Activity
Convert the text of the listing below into a JSON list of strings, with one string for each line and blank lines omitted. Leave the pictures out of your answer.

Data listing
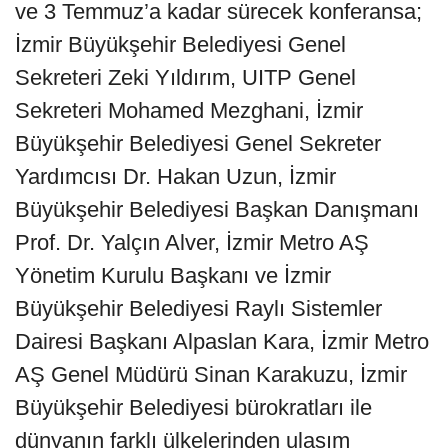
ve 3 Temmuz’a kadar sürecek konferansa;
İzmir Büyükşehir Belediyesi Genel
Sekreteri Zeki Yıldırım, UITP Genel
Sekreteri Mohamed Mezghani, İzmir
Büyükşehir Belediyesi Genel Sekreter
Yardımcısı Dr. Hakan Uzun, İzmir
Büyükşehir Belediyesi Başkan Danışmanı
Prof. Dr. Yalçın Alver, İzmir Metro AŞ
Yönetim Kurulu Başkanı ve İzmir
Büyükşehir Belediyesi Raylı Sistemler
Dairesi Başkanı Alpaslan Kara, İzmir Metro
AŞ Genel Müdürü Sinan Karakuzu, İzmir
Büyükşehir Belediyesi bürokratları ile
dünyanın farklı ülkelerinden ulaşım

Task solution
[
  "ve 3 Temmuz’a kadar sürecek konferansa;",
  "İzmir Büyükşehir Belediyesi Genel",
  "Sekreteri Zeki Yıldırım, UITP Genel",
  "Sekreteri Mohamed Mezghani, İzmir",
  "Büyükşehir Belediyesi Genel Sekreter",
  "Yardımcısı Dr. Hakan Uzun, İzmir",
  "Büyükşehir Belediyesi Başkan Danışmanı",
  "Prof. Dr. Yalçın Alver, İzmir Metro AŞ",
  "Yönetim Kurulu Başkanı ve İzmir",
  "Büyükşehir Belediyesi Raylı Sistemler",
  "Dairesi Başkanı Alpaslan Kara, İzmir Metro",
  "AŞ Genel Müdürü Sinan Karakuzu, İzmir",
  "Büyükşehir Belediyesi bürokratları ile",
  "dünyanın farklı ülkelerinden ulaşım"
]